Fiction Mary Pat Musick — July 3, 2014 10:07 — 0 Comments
Deadline – Mary Pat Musick
Will liked that the park was neglected, and inconvenient for anyone who knew him. The few visitors were strays, like the woman on the bench a buckeye tree over, closer to the gate. For several weeks she had arrived on Fridays, at noon, in a tatty coat and hat, sat a half-hour or so looking expectant, then dallied out, alone. He was intrigued.
On this particular Friday, Will drained his flask as the snow stuck to his bench and covered the newspaper headline about Teddy Roosevelt awarded a peace prize. He was startled when the woman jumped up and strode past, straight and light, so quick that he caught only a glimpse of her face. It was alive with joy. Her hat flew to the ground, letting chestnut hair loose to cascade about her as she reached a man at the gate. Will visited a time that no longer existed, and lifted the flask to his lips. But there was nothing left to medicate him. The couple hugged with a quiet intensity. The man stroked the woman’s hair––a gentle gesture, as though it was fragile.
Will lumbered over snow-thickened sidewalks to Healy’s Tavern. Black paint darkened the place inside and out. Cigar smoke claimed it a man’s bar. “There you are,” the bartender with the craggy grin said. “Paper sent that illustrator again. Told ’em you’d be in about now.”

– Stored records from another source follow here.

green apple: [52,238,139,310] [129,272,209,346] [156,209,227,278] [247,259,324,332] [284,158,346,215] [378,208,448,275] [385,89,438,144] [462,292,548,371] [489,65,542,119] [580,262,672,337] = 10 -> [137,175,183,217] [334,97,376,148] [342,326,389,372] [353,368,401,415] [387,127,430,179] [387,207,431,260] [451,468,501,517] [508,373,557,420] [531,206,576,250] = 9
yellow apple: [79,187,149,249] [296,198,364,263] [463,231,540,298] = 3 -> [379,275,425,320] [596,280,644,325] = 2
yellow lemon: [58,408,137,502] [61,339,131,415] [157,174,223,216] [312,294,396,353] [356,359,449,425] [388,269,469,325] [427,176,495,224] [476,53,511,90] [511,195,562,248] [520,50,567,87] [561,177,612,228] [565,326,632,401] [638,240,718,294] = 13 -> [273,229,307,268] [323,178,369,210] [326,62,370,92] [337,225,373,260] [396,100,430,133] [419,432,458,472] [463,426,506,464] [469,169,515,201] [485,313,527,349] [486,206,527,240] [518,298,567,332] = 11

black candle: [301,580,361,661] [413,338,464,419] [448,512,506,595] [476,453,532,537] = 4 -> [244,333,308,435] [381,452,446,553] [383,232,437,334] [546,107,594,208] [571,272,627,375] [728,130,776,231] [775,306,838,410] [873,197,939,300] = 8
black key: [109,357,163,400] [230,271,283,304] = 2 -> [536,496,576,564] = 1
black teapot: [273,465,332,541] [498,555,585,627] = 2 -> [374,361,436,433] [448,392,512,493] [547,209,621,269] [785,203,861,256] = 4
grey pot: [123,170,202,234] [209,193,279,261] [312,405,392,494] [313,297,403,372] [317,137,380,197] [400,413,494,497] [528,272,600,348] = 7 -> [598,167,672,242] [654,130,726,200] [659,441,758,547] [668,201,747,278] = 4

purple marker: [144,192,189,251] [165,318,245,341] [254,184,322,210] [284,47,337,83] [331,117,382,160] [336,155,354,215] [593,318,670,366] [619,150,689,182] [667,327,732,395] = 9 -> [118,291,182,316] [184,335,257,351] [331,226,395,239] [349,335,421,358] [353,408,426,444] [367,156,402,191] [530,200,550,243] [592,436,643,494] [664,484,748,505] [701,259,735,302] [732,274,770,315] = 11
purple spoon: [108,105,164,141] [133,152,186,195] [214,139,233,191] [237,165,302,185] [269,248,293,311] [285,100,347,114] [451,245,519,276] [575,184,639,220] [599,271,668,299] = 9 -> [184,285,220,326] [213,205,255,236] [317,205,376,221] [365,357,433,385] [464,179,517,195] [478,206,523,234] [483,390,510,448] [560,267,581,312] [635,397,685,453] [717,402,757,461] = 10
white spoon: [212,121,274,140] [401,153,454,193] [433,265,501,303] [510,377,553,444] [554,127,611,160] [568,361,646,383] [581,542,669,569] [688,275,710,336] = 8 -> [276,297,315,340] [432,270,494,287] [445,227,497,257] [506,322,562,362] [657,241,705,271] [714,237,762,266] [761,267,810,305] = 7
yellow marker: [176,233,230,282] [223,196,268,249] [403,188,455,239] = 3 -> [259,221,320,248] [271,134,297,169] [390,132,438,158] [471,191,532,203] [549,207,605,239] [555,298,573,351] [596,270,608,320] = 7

Will was settled into his booth when the illustrator arrived and plunged onto a seat across from him. “The boss is going to fire me if I don’t have an illustration for page four and the illustration better be for a story on page four.” The illustrator pounded the table that held Will’s drink. “I have a wife with a kid on the way. I need this job.”
Will tried to recall the illustrator’s name, but came up empty. He was a responsible young man. They had little in common. Will told him to come back for the story in an hour. “Draw a man and a woman in a shabby flat,” he said. “Make the woman pretty, with hair flowing down to her waist.” The illustrator looked at his pocket watch and agreed.

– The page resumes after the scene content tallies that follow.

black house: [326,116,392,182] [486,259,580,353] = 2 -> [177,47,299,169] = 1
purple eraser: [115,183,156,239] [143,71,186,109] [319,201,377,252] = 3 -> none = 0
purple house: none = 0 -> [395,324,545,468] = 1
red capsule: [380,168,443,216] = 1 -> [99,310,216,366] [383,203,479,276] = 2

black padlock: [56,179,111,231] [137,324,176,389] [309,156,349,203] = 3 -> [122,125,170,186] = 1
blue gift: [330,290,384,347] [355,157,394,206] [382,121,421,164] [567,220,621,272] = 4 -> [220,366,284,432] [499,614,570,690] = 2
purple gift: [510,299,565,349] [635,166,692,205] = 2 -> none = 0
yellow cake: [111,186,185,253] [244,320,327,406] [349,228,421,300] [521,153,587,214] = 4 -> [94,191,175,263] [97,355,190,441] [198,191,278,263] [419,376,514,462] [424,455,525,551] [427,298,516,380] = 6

Will stared at the glass of amber liquid. He felt the deadline pressing down on him as he took out his notebook and pen. He was still writing when the illustrator returned and slid a drawing in front of him.

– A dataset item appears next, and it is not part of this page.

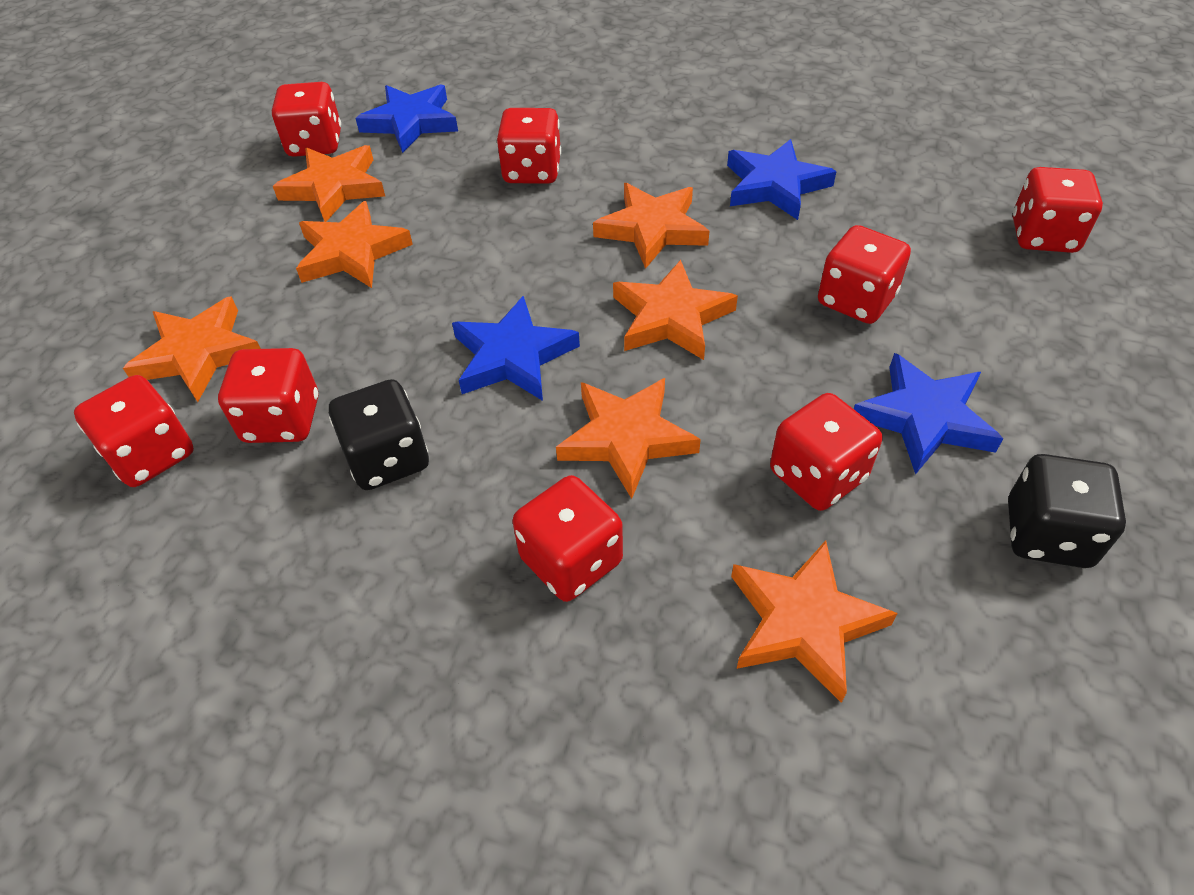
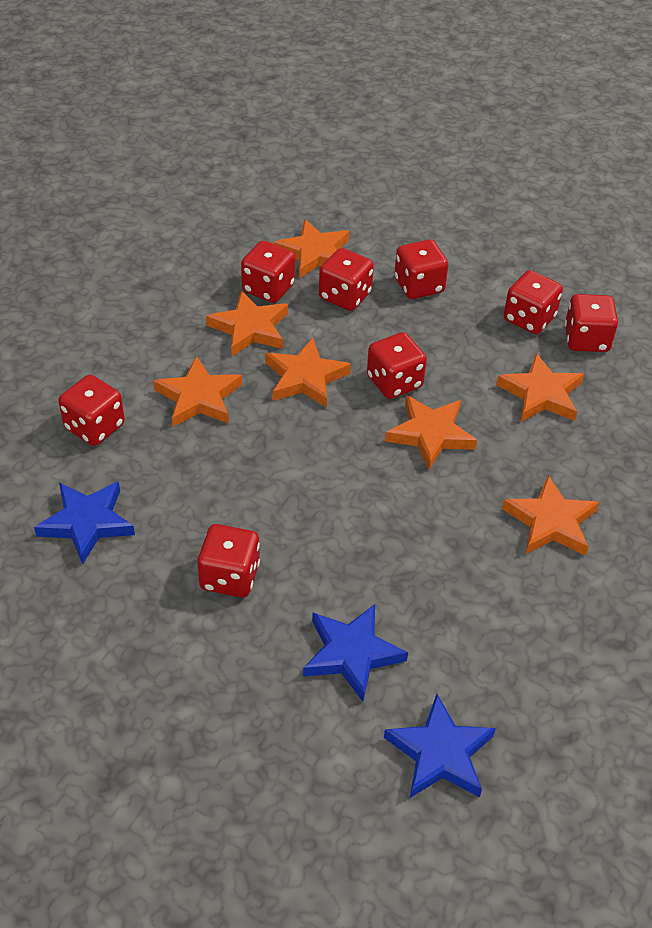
black dice: [329,379,429,490] [1008,454,1126,568] = 2 -> none = 0
blue star: [355,84,458,153] [452,296,580,401] [727,139,837,220] [854,353,1003,475] = 4 -> [34,482,135,565] [303,604,408,702] [384,694,496,798] = 3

Will gazed at the illustration. “She’s prettier than that, worthy of a sonnet,” he said.
The illustrator skimmed Will’s story through his small, round spectacles, and shrugged. “It’s not entirely even. Her hair will grow back,” he said. The illustrator was about to run it to the newspaper office when he noticed there was no title.
Will scribbled another paragraph, and then titled the story, “Gift of the Magi.” He shoved it back. “Who cares,” he said. “It’s only good for tomorrow’s fish wrap.”